Among the lines below, a stretch begins at the one with "Ånge, Tierp, Håbo." and ends at the one with "Systèmes d'Exploitation". Repeat that stretch exactly, ends included.

++++++++++

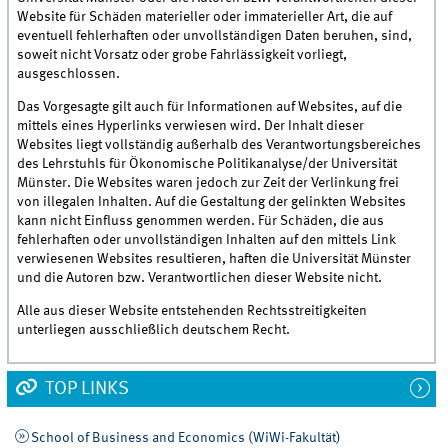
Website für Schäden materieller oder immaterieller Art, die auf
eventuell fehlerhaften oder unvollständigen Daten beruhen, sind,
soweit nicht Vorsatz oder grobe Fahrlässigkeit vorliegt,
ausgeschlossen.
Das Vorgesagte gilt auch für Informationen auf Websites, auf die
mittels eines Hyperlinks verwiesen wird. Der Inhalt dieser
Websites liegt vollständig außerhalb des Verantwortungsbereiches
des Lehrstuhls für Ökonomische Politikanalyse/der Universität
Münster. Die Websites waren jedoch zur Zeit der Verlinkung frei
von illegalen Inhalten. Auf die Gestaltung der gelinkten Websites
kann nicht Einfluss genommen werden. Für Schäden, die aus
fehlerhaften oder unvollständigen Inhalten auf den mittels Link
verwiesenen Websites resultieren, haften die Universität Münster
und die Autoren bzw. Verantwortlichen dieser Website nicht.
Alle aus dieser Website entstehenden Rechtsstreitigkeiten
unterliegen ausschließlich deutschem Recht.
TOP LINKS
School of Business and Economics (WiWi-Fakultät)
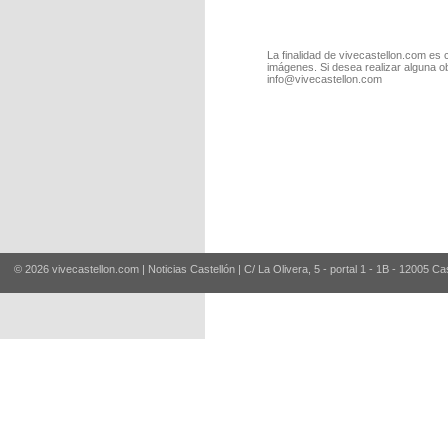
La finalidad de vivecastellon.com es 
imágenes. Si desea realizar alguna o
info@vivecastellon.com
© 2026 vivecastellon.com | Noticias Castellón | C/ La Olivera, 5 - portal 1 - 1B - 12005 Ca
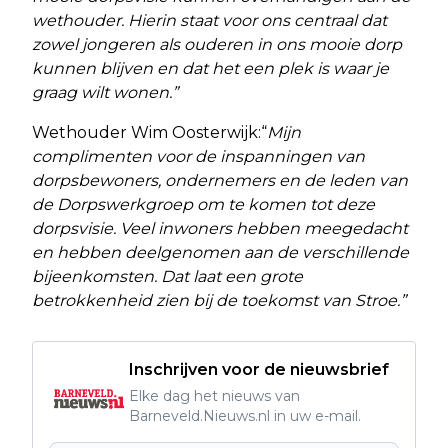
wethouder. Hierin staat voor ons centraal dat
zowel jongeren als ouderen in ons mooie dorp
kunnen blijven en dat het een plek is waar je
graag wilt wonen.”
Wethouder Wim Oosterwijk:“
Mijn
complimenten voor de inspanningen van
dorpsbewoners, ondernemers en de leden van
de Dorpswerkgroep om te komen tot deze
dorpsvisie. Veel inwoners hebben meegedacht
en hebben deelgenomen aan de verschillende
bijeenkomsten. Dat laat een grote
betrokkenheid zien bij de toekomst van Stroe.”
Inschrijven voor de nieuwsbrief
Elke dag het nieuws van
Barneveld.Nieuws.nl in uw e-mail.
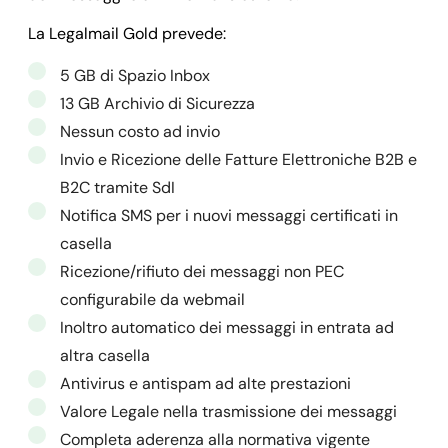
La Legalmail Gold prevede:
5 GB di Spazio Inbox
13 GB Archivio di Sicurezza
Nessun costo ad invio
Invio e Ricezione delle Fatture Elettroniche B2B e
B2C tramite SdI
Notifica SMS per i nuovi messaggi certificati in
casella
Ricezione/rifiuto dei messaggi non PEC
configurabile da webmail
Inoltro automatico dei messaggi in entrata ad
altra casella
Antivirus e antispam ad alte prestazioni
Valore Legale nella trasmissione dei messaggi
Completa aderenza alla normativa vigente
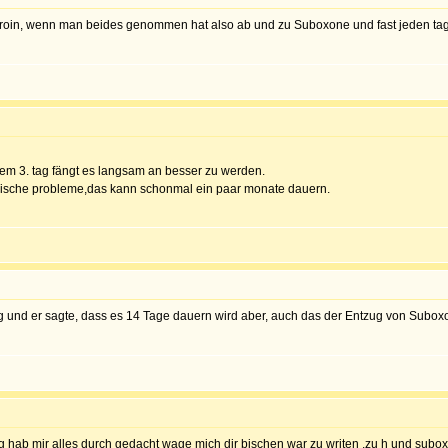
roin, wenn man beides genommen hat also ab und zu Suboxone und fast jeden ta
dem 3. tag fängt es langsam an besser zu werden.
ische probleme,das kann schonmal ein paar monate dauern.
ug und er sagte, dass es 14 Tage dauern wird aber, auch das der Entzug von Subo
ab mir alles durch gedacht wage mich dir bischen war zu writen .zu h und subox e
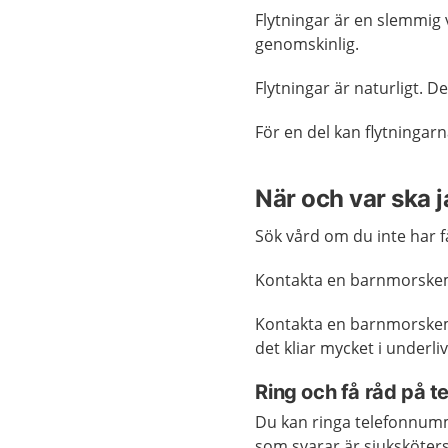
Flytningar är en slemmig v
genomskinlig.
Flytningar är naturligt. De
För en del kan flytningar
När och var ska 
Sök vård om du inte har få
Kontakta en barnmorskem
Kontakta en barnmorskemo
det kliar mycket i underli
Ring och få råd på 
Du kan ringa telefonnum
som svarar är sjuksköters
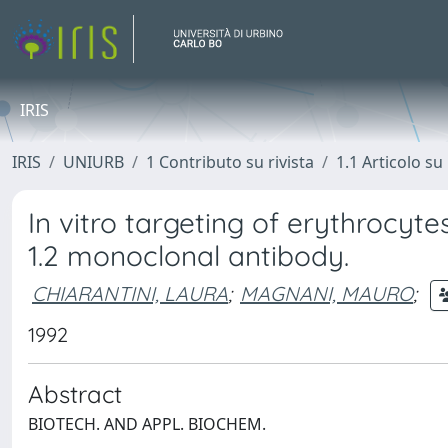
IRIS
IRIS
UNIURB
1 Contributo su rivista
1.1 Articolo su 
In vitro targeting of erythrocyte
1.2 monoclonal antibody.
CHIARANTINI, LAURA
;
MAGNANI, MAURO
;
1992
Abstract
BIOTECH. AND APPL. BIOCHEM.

++++++++++

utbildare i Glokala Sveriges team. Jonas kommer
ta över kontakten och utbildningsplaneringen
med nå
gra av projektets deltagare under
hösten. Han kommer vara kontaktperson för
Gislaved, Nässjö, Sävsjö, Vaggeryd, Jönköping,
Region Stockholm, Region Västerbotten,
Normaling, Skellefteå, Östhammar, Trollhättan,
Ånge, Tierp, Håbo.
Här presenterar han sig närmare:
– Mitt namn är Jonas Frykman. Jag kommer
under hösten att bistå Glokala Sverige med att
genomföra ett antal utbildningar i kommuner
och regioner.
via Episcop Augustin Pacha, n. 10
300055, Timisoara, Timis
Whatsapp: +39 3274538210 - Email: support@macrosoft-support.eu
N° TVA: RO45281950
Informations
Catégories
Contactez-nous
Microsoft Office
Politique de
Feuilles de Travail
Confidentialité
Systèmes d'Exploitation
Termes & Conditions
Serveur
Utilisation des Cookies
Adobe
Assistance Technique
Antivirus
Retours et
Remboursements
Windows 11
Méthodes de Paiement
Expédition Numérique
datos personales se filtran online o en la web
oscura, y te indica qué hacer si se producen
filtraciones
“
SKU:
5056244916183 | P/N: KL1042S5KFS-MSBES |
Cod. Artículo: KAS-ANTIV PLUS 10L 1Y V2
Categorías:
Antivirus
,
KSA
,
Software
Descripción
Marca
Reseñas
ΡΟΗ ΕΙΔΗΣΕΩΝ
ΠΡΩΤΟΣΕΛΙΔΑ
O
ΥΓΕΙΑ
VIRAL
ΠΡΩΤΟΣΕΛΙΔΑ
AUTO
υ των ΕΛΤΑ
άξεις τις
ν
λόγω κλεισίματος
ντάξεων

++++++++++

Your response:
Ånge, Tierp, Håbo.
Här presenterar han sig närmare:
– Mitt namn är Jonas Frykman. Jag kommer
under hösten att bistå Glokala Sverige med att
genomföra ett antal utbildningar i kommuner
och regioner.
via Episcop Augustin Pacha, n. 10
300055, Timisoara, Timis
Whatsapp: +39 3274538210 - Email: support@macrosoft-support.eu
N° TVA: RO45281950
Informations
Catégories
Contactez-nous
Microsoft Office
Politique de
Feuilles de Travail
Confidentialité
Systèmes d'Exploitation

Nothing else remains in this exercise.